But you can use binary search as well for G1. Just take one $$$mid$$$ for this and look at the tutorial of G2 for clear concepts.
Look at G2's implementation.
Again, think about the number of queries. Here, number of queries = $$$7$$$. $$$\lceil \log_3(1000) \rceil = 7$$$
We can apply a ternary search to find the value of $$$x$$$ within the range $$$[1, 999]$$$ using queries in the form $$$? , a , b$$$. Each query effectively narrows down the range by dividing it into three segments based on the area result. Starting with $$$l = 1$$$ and $$$r = 999$$$, each iteration calculates two points, $$$mid_1$$$ and $$$mid_2$$$, which split the range into thirds. The query response ($$$area$$$) helps determine in which third $$$x$$$ lies.
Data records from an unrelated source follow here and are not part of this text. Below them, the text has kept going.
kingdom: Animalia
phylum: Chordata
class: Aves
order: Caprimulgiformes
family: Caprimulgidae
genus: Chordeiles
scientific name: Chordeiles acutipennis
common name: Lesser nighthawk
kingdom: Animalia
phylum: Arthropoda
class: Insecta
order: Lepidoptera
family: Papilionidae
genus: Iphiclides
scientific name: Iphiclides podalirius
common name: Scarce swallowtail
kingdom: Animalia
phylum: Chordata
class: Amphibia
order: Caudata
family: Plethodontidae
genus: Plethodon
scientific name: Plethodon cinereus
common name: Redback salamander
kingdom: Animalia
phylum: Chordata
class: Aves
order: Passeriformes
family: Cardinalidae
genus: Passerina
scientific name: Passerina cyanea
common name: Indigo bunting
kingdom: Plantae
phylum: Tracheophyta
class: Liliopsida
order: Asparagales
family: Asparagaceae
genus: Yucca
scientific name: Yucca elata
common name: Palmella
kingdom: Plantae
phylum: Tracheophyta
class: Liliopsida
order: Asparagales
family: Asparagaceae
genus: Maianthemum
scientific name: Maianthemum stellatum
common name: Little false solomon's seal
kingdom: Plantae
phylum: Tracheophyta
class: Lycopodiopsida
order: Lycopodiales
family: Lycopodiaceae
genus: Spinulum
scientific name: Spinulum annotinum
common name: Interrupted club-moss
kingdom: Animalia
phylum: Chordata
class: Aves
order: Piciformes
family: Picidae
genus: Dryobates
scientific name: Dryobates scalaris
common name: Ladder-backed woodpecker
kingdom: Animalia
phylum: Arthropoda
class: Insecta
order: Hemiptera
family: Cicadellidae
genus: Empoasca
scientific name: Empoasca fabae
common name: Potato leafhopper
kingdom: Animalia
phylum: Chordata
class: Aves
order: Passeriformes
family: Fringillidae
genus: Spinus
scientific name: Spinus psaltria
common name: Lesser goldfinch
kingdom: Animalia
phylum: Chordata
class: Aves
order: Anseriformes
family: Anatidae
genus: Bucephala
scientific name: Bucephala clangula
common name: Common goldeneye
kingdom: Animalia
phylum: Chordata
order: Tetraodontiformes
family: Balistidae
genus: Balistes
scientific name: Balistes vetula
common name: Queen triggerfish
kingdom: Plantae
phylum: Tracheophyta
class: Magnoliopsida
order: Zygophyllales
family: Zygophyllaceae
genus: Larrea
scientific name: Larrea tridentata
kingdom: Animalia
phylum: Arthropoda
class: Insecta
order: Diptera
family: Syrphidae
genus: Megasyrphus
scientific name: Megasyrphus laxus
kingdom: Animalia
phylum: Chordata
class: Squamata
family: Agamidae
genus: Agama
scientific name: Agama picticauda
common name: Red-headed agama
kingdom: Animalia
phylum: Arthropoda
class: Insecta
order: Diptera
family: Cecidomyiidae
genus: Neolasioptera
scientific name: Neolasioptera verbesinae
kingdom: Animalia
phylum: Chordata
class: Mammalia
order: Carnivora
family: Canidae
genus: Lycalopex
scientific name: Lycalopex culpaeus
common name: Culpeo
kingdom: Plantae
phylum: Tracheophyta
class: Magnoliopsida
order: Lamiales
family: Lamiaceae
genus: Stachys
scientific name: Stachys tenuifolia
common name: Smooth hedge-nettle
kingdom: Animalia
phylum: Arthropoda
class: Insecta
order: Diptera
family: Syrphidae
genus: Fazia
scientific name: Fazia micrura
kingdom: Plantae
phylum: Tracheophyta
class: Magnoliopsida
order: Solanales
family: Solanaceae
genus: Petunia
If the area matches $$$(mid_1 + 1) \cdot (mid_2 + 1)$$$, then $$$x$$$ must be less than $$$mid_1$$$, so $$$r$$$ is updated to $$$mid_1$$$. If the area is $$$mid_1 \cdot (mid_2 + 1)$$$, $$$x$$$ lies between $$$mid_1$$$ and $$$mid_2$$$, so $$$l$$$ and $$$r$$$ are adjusted to this range. Otherwise, $$$x$$$ is greater than $$$mid_2$$$, so $$$l$$$ is updated to $$$mid_2$$$.
When the possible values are down to just two ($$$r - l = 2$$$), a final query confirms the exact position of $$$x$$$. The search concludes within a maximum of $$$7$$$ queries due to the three-way division at each step. This method uses ternary search principles to efficiently narrow down $$$x$$$.
Time Complexity: $$$O(1)$$$ per test case because $$$\lceil \log_3(1000) \rceil = 7$$$
Space Complexity: $$$O(1)$$$
#include <bits/stdc++.h>
using namespace std;
#define ll long long int
int query (int a, int b) {
cout << "? " << a << ' ' << b << endl;
int n;
cin >> n;
return n;
}
void solve () {
int l = 1, r = 999, x, y = 0;
while (l - r < -2) {
int mid_1 = l + (r - l) / 3;
int mid_2 = r - (r - l) / 3;
int area = query(mid_1, mid_2);
if (area == (mid_1 + 1) * (mid_2 + 1)) {
r = mid_1;
} else if (area == mid_1 * (mid_2 + 1)) {
l = mid_1;
r = mid_2;
} else {
l = mid_2;
}
if (r - l == 2) {
int area = query(1, l + 1);
if (area != l + 1) {
r = l + 1;
} else {
l++;
}
}
}
cout << "! " << r << endl;
}
int32_t main () {
int t;
cin >> t;
while (t--) {
solve();
}
return 0;
}